→ Reading text:
□ □ □ □ □
5 Dec 2022 | Bruce Clark

Things That Stick Out

The dollar's selloff in recent weeks can be attributed to factors both seen and unseen.

The most visible to market participants is a rapidly developing consensus that economic weakness will force the Fed to moderate its policy rate trajectory, undercutting a key element that drove the dollar higher for much of the year. We disagree with that view of the Fed, but that's what makes markets.

Less obvious are the machinations in Washington to shove through more fiscal spending in the lame-duck session before Republicans take control of the House of Representatives in January.

Congress faces a December 16 deadline to craft terms to fund the government through the current fiscal year, along with requests for more money for the military and Ukraine.

But the most controversial legislation will be over the debt ceiling, which sits just below $31.4 trillion and covers expenses only through early 2023. Democrats want to eliminate the debt ceiling altogether but don't have 60 votes in the Senate to make it happen, which is why they are likely to attempt to use the budget 'reconciliation' process to advance it on a straight party-line vote.

Politics aside, the government continues to be the Fed's worst enemy in fighting inflation by its apparent lack of willingness to control spending. FX markets understand that eliminating even the fig leaf of fiscal probity sends a bad message.

By contrast, the Treasury market has not shown the same concern, and prices remain firm.

Given the profligate fiscal backdrop, and 7.7% CPI, lending long money to the government with a 3-handle doesn't appear to us as a great risk/reward trade.

Similarly, shouldn't the stimulative effect of a weaker dollar steepen the yield curve? Until just recently, the correlation between the yield curve (flatter) and the dollar (stronger) has been tight.

As we wrote last week, for these and other reasons, the curve looks like a cheap long play here.
□ □ □ □ □
→ Data excerpt:

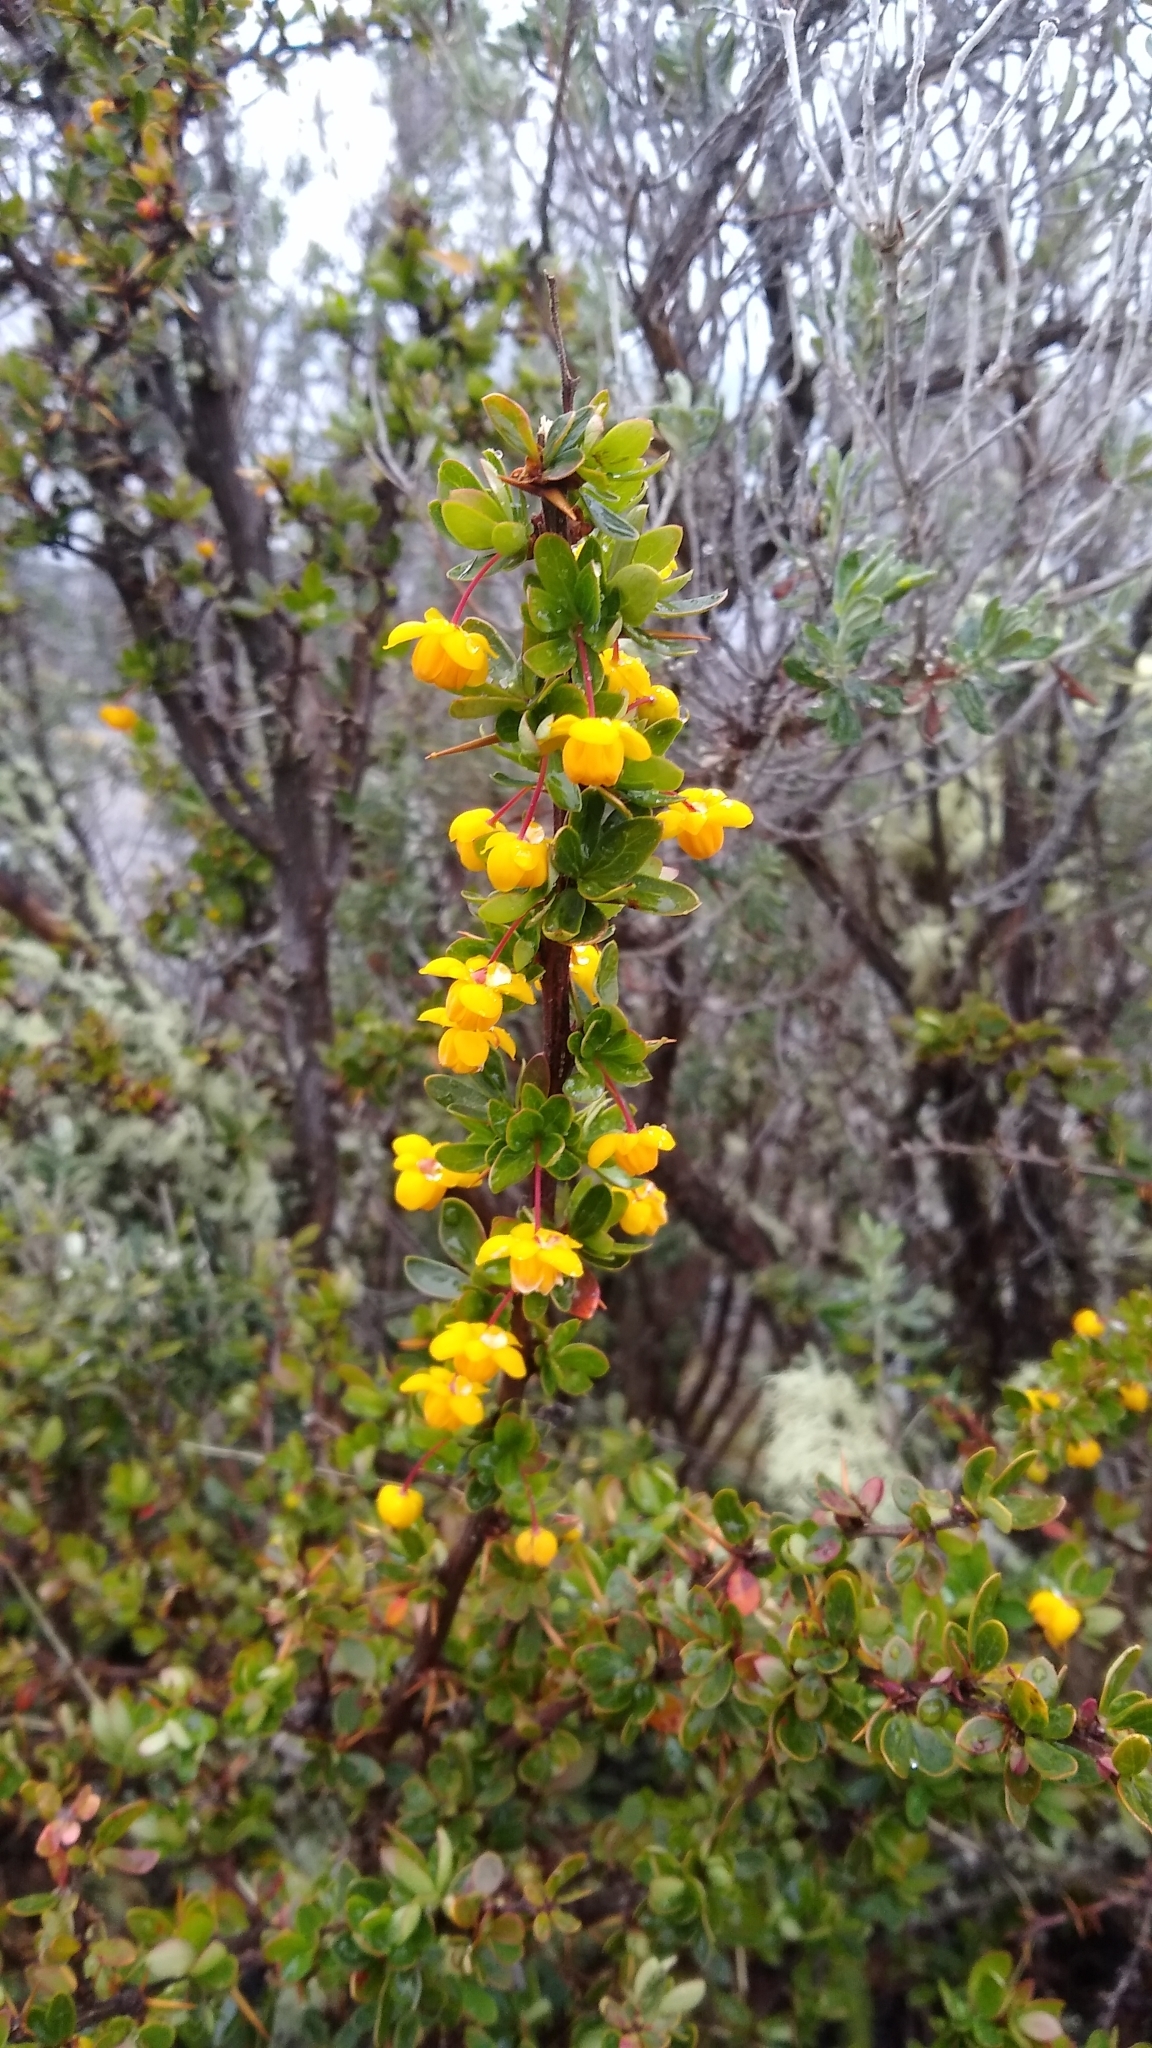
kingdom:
□ □ □ □ □
→ Stated task:
Reproduce the commentary on the dollar's selloff word for word, from the date line through the last sentence.

→ Output for this exercise:
5 Dec 2022 | Bruce Clark

Things That Stick Out

The dollar's selloff in recent weeks can be attributed to factors both seen and unseen.

The most visible to market participants is a rapidly developing consensus that economic weakness will force the Fed to moderate its policy rate trajectory, undercutting a key element that drove the dollar higher for much of the year. We disagree with that view of the Fed, but that's what makes markets.

Less obvious are the machinations in Washington to shove through more fiscal spending in the lame-duck session before Republicans take control of the House of Representatives in January.

Congress faces a December 16 deadline to craft terms to fund the government through the current fiscal year, along with requests for more money for the military and Ukraine.

But the most controversial legislation will be over the debt ceiling, which sits just below $31.4 trillion and covers expenses only through early 2023. Democrats want to eliminate the debt ceiling altogether but don't have 60 votes in the Senate to make it happen, which is why they are likely to attempt to use the budget 'reconciliation' process to advance it on a straight party-line vote.

Politics aside, the government continues to be the Fed's worst enemy in fighting inflation by its apparent lack of willingness to control spending. FX markets understand that eliminating even the fig leaf of fiscal probity sends a bad message.

By contrast, the Treasury market has not shown the same concern, and prices remain firm.

Given the profligate fiscal backdrop, and 7.7% CPI, lending long money to the government with a 3-handle doesn't appear to us as a great risk/reward trade.

Similarly, shouldn't the stimulative effect of a weaker dollar steepen the yield curve? Until just recently, the correlation between the yield curve (flatter) and the dollar (stronger) has been tight.

As we wrote last week, for these and other reasons, the curve looks like a cheap long play here.